From Monty Python, Life of Brian (1979)

And now, for the pure joy of killing the joke by trying to explain it, this scene of Life of Brian is funny for two reasons:

  1. the Romans allow the prisoners to self-classify themselves as condemned-to-death-by-crucifixion or free-to-go, even though the prisoners have every incentive to lie and save their own lives and no incentive to tell the truth; but
  2. the prisoners all classify themselves correctly anyway.

A lesser wit (like me) would have stopped at the first part of the joke and let all of the prisoners run off; however improbable the first part, however, it’s always the second part that gets the laugh.

Tim Bray is still wondering about tags, but what he’s really wondering about, I think, is the whole idea of self-classification on the web. Should we be as trusting as the Roman coordinator? Will web content creators classify themselves honestly? So far, the record has not been good — for example, web search engines quickly learned to ignore Dublin-Core-style information in the HTML meta element because, unlike the prisoners in Life of Brian, doomed by their own honesty, people who create content for the web lie. In fact, they lie a lot.

At this point, folksonomy tags are a bit of a cottage industry, so the incentive for lying is low (people are happy to tell the truth when it doesn’t cost them much). Self-classification can work when the costs of lying are unacceptably high and the benefits of lying are low or non-existant — for example, a departmental web site inside a government or large company, a member of a supply chain, or a major vendor with a reputation to protect would lose much and gain nothing by using deceptive metadata to pull in more traffic. That does not apply to the web as a whole, though. Once you move beyond established relationships (enterprise or inter-enterprise), trust is much more difficult to manage.

What will happen when tags become more popular? Will the current model be sustainable? Is there any future for using any kind of metadata to self-classify on the web? The answer probably has something to do with reputation management, though people are doing a good job gaming even that with link farms and comment-/wiki-spam. The crucifixion line looks rather empty right now.

This entry was posted in Uncategorized and tagged . Bookmark the permalink.

5 Responses to Self-classification on the web

  1. Norman Walsh says:

    I heard Tim asking a different question. Even assuming everybody tells the truth, are tags useful? Do they actually help readers find the information they’re interested in more accurately or more quickly than your favorite search engine?

    I don’t know.
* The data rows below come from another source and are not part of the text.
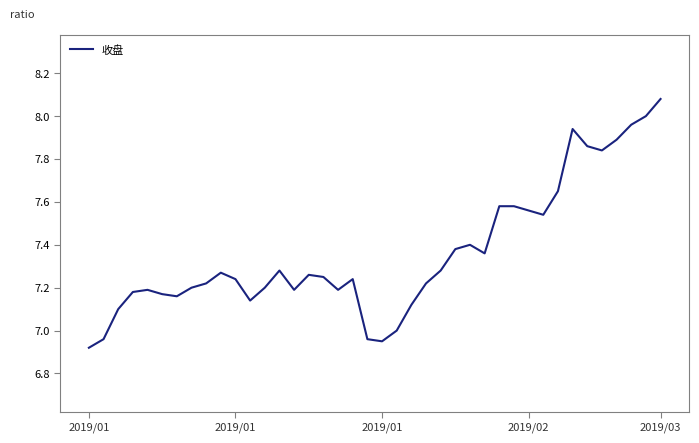

What is the difference between the second highest and minimum values?

1.1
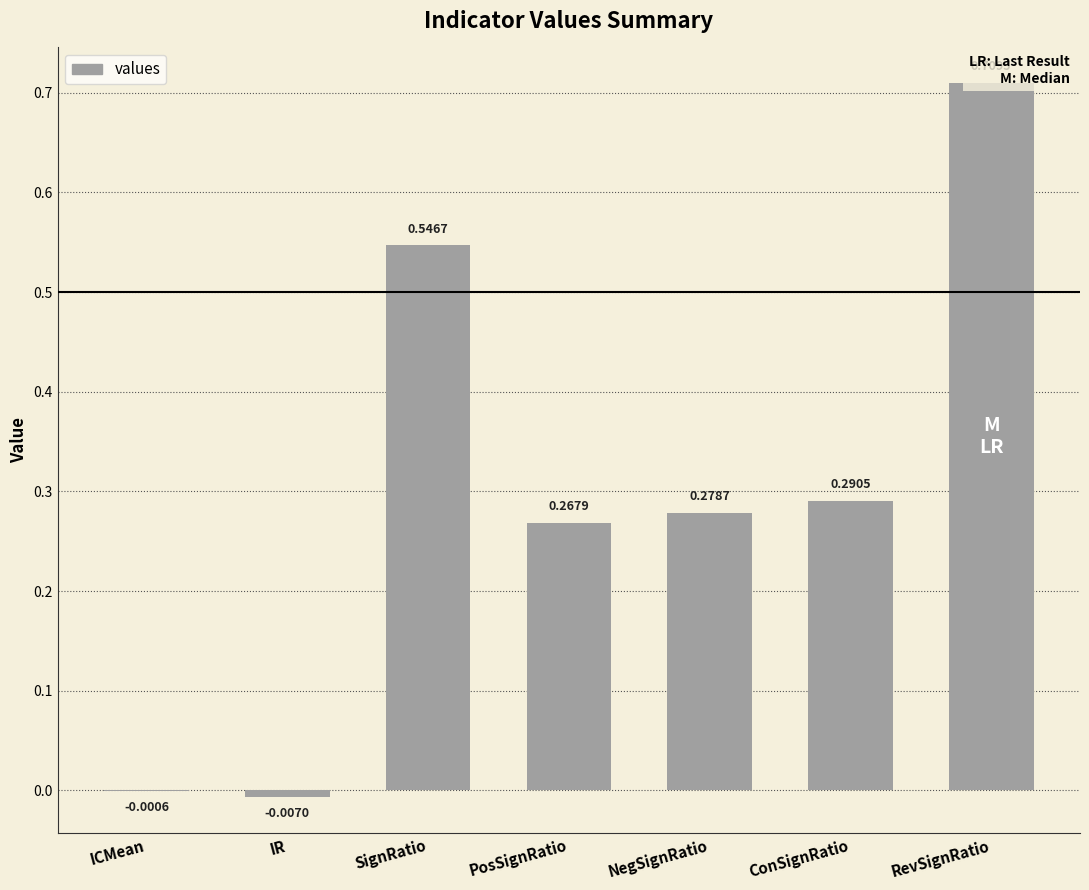

Is it true that the value at RevSignRatio is 0.7?

True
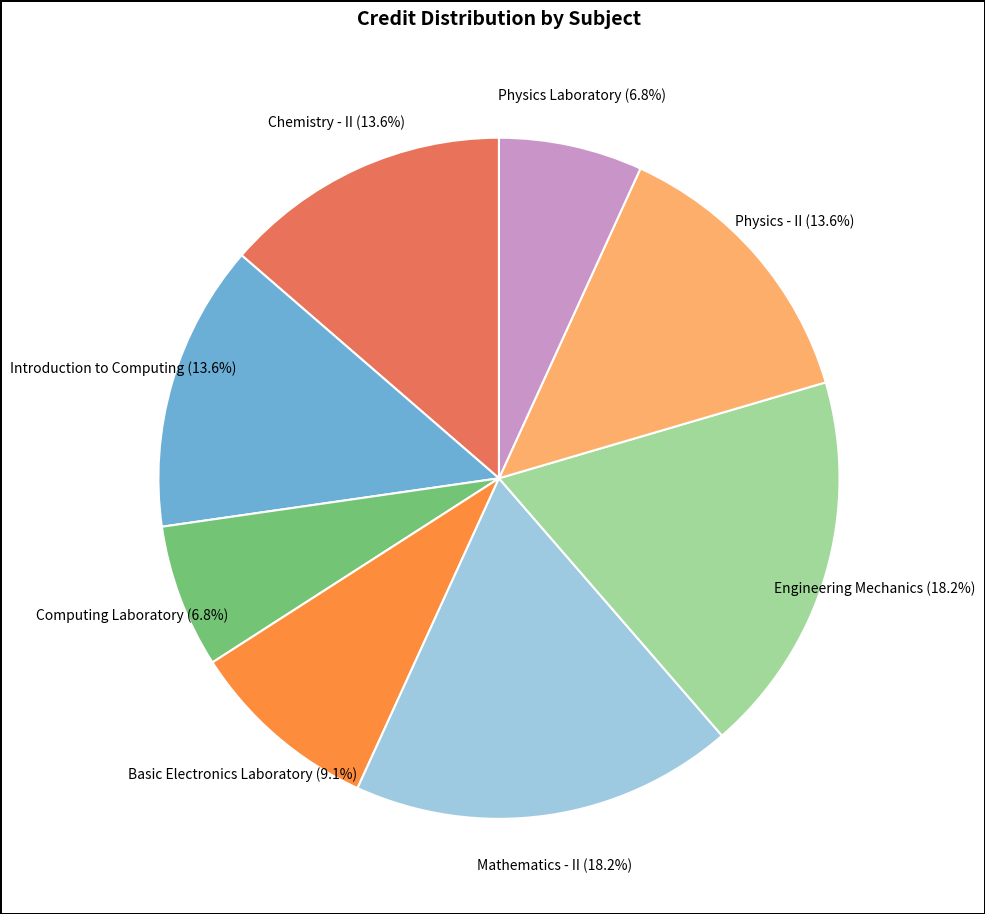

Does any single category account for the majority?

No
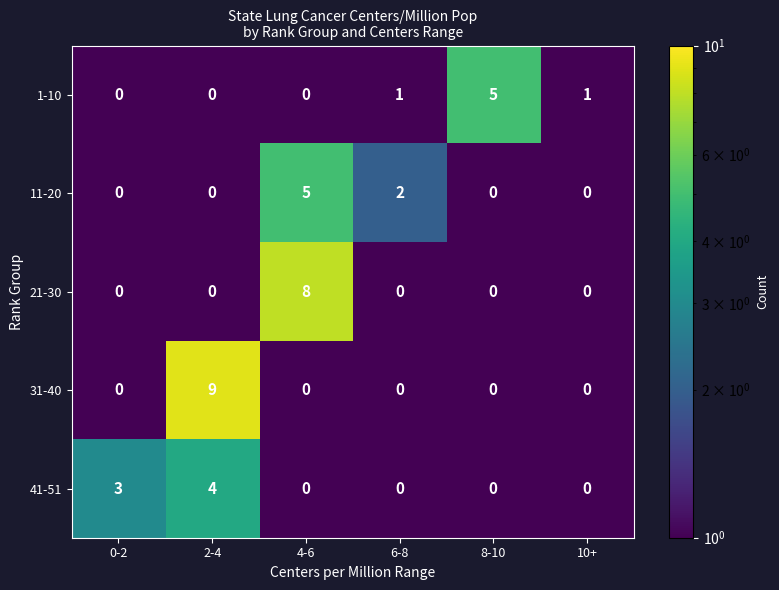

Count the number of categories in the chart.

6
I can’t get Technorati to recognize the tags in my posts
    and getting feedback from their support alias is more of a struggle than
    I have patience for more than about once a month.

  2. Nicely said. A related way of putting it, although perhaps not quite so pessimistic in its intent, is Don Turnbull’s bon mot that “the inmates are tagging the asylum“.

  3. Bob DuCharme says:

    As a follow-on to what Norm wrote: we have to consider the possibility that as systems like Technorati get more efficient in the handling and use of this metadata, there will be more incentives to use the metadata system, and therefore more incentives to lie. Formerly honest adders of metadata won’t necessarily start lying, but of the new people looking to take advantage of the increasingly useful system, we can expect to see more and more liars. (I won’t be one, though, I swear… yeah, that’s the ticket…)

  4. In reference to Prentiss’s comment, my impression was that Don was talking about letting people invent classification schemes (i.e. making up tags instead of using a pre-written scheme). My point is that any classification scheme, from folksonomies to Dublin Core to Library of Congress, runs into trouble when people can self-classify and the benefits of lying outweight the potential costs. That’s why search engines are likely to have to continue to ignore metadata of any kind to return useful results, at least for the more popular queries.

  5. I think we will end up with tagging bubbles in a sea of spam: tags will remain useful in one’s personal closed space, even if they won’t be on the open web.

Comments are closed.